Les garçons de l’EBI, eux, commencent par sortir des clichés sur les filles, « c’est plus calme », « c’est studieux », « ça bavarde », « mais quand on va plus loin dans leur réflexion, ils reconnaissent qu’ils se sentent un peu différents des autres garçons, souligne Mme Dufour : « Ils apprennent à travailler avec beaucoup de filles, et à accepter de voir des filles devenir cheffes : présidente d’association, cheffe de projet, cheffe aussi sur leurs terrains de stage. Je crois que ces garçons quand ils seront en situation de management seront donc plus à même de promouvoir les filles comme les garçons ».

« Il faut oublier les stéréotypes, et tout se passera bien »

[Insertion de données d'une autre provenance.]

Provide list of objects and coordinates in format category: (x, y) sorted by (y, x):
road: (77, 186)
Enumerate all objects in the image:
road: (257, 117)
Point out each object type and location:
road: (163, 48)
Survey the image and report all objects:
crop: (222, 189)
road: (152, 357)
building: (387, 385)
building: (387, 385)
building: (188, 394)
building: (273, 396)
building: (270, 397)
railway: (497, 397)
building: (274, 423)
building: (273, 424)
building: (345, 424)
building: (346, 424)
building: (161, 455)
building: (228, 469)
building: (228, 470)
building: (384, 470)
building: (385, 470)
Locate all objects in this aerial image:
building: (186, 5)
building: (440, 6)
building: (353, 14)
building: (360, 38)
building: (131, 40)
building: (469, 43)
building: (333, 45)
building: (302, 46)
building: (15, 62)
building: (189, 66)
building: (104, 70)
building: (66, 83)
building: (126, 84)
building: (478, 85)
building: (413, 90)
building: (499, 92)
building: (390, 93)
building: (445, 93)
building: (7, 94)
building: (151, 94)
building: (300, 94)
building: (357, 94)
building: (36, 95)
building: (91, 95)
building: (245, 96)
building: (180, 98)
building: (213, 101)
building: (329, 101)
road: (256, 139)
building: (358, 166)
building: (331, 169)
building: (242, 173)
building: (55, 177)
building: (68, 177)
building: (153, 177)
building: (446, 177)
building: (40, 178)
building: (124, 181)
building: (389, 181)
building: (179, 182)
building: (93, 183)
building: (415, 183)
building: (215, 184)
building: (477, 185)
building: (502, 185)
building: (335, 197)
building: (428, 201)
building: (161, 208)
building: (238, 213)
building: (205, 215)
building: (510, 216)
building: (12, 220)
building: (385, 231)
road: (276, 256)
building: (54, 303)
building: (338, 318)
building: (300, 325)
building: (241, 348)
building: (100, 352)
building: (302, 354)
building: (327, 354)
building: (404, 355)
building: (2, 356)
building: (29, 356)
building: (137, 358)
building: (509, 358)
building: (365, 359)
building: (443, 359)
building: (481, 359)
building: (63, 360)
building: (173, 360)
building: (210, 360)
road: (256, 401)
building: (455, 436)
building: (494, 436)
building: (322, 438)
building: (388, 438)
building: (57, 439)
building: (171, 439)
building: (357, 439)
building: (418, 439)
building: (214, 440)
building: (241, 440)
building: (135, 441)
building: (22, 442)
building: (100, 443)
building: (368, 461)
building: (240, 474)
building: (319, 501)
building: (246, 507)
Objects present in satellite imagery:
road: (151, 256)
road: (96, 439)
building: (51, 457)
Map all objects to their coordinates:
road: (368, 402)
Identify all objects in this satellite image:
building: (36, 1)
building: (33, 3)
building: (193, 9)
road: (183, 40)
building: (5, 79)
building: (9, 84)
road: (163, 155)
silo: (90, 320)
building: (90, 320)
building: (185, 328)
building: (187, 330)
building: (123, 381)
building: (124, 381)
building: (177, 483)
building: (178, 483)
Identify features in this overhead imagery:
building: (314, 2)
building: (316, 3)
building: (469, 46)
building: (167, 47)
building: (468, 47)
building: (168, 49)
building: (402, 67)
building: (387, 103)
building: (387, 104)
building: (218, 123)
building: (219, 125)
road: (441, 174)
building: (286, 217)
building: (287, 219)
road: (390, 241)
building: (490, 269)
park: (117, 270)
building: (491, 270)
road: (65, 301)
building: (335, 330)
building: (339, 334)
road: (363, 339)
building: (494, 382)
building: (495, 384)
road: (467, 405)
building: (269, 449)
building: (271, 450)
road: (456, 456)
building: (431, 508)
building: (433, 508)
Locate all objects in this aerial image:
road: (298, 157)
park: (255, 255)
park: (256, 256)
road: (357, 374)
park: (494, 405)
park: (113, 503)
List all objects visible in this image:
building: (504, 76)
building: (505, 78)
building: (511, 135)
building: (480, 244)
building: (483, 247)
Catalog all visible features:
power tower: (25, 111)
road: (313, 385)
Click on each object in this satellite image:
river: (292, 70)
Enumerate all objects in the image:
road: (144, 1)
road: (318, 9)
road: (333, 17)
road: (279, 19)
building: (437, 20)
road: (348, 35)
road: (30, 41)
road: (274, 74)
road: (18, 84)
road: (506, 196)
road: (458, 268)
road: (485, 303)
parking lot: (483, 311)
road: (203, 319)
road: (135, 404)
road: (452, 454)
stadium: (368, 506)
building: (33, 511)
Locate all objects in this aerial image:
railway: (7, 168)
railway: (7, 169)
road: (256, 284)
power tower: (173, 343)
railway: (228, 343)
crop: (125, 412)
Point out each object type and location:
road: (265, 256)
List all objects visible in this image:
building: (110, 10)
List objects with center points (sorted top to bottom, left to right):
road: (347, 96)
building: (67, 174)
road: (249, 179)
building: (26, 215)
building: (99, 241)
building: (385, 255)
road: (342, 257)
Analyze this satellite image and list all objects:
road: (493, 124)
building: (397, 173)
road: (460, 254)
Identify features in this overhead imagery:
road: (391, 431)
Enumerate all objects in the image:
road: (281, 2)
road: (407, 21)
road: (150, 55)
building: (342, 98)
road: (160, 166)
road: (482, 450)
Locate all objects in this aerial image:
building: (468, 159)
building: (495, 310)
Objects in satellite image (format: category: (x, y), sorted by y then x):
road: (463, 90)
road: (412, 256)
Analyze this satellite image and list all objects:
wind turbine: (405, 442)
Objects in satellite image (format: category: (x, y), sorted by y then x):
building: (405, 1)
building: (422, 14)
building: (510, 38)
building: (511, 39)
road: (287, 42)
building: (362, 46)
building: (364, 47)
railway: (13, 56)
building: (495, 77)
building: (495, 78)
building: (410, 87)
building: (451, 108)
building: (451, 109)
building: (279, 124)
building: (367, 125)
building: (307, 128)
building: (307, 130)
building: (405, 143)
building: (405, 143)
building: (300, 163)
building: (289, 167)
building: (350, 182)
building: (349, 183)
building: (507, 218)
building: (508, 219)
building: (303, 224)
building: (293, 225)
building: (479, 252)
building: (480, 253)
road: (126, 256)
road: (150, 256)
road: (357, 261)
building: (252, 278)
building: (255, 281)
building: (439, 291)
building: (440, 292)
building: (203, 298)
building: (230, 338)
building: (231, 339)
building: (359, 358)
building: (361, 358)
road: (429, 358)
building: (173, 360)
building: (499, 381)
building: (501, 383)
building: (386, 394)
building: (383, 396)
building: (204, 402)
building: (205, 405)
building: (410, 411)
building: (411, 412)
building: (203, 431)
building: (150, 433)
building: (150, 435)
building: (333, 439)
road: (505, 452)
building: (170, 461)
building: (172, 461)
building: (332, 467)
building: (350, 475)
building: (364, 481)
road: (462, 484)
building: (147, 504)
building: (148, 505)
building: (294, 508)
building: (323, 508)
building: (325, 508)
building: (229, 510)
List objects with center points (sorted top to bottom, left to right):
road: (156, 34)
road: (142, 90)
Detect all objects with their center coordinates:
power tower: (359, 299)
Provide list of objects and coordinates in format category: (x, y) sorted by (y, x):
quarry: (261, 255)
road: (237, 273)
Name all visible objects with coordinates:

Corentin, 22 ans, termine ses études à l’EBI, et confirme ce qu’en dit la directrice : « Lors des premières semaines à l’école nous restions pas mal entre garçons, mais en fait on s’habitue très vite, et rapidement on ne fait plus la différence entre garçons et filles, on s’intéresse plus à la personnalité des personnes qu’à leur genre ». Même impression pour Rafaël, 22 ans, étudiant sage-femme et également en charge du tutorat pour l’Association nationale des étudiants sage-femmes (ANESF).

Cette filière compte 4000 étudiants et étudiantes, dont seulement 3% de garçons : « J’ai été très bien accueilli par les étudiantes, qui étaient ravies d’avoir au moins 2 garçons sur 80 élèves dans leur promo, comme par les enseignantes, exclusivement des femmes dans mon école. Je pourrais presque dire que j’ai même été un peu chouchouté, au début, rigole Rafaël. Si des garçons me lisent et hésitent à s’inscrire dans une formation où il y a beaucoup de filles, je leur conseille de ne pas hésiter, de ne pas avoir peur. Il faut oublier les stéréotypes de genres que la société nous impose, et tout se passera bien ».

Jean de son côté, qui se dit « hyper heureux » dans son école, note cependant quelques différences dans la façon de travailler entre les groupes de filles et les groupes de garçons – il est bien placé pour en parler puisqu’au collège il a toujours été dans des classes de garçons : « Je trouve que dans le travail de groupe les filles sont plus attentives aux autres, plus posées, les garçons plus directs, plus brouillons. Comme garçon travaillant avec des filles, j’ai peut-être eu plus souvent à argumenter et expliquer mon point de vue que quand j’étais uniquement avec des garçons ».

Effet collatéral à leur immersion en milieu féminin, Corentin comme Jean notent que cette expérience a contribué à les rendre plus vigilants sur les difficultés que peuvent rencontrer les filles, notamment en soirée : « Je pense que je suis devenu plus bienveillant, témoigne Corentin, dans les soirées avec d’autres écoles d’ingénieur où il y a beaucoup plus de garçons, les filles qui se font aborder savent qu’elles peuvent venir me voir si cela les dérange ». « En discutant avec des amies de l’école, j’ai mieux compris pourquoi les filles ne se sentent pas à l’aise dans la rue la nuit, alors que c’est une situation que je n’ai jamais connue personnellement » relève Jean, qui dit toujours s’inquiéter de savoir comment ses copines rentrent chez elles le soir.

A l’EBI, Florence Dufour relève un autre effet collatéral de cette surreprésentation des filles, positif celui-ci : « Les étudiants aux genres fluides, qui ne se définissent ni comme garçon ni comme fille, sont très à l’aise à l’EBI ! ». Et petit détail supplémentaire, l’école a décidé de faire disparaître les genres sur les bulletins et les courriers : plus de Madame, ni de Monsieur, étudiantes et étudiants sont appelés par leur nom et prénom, tout simplement.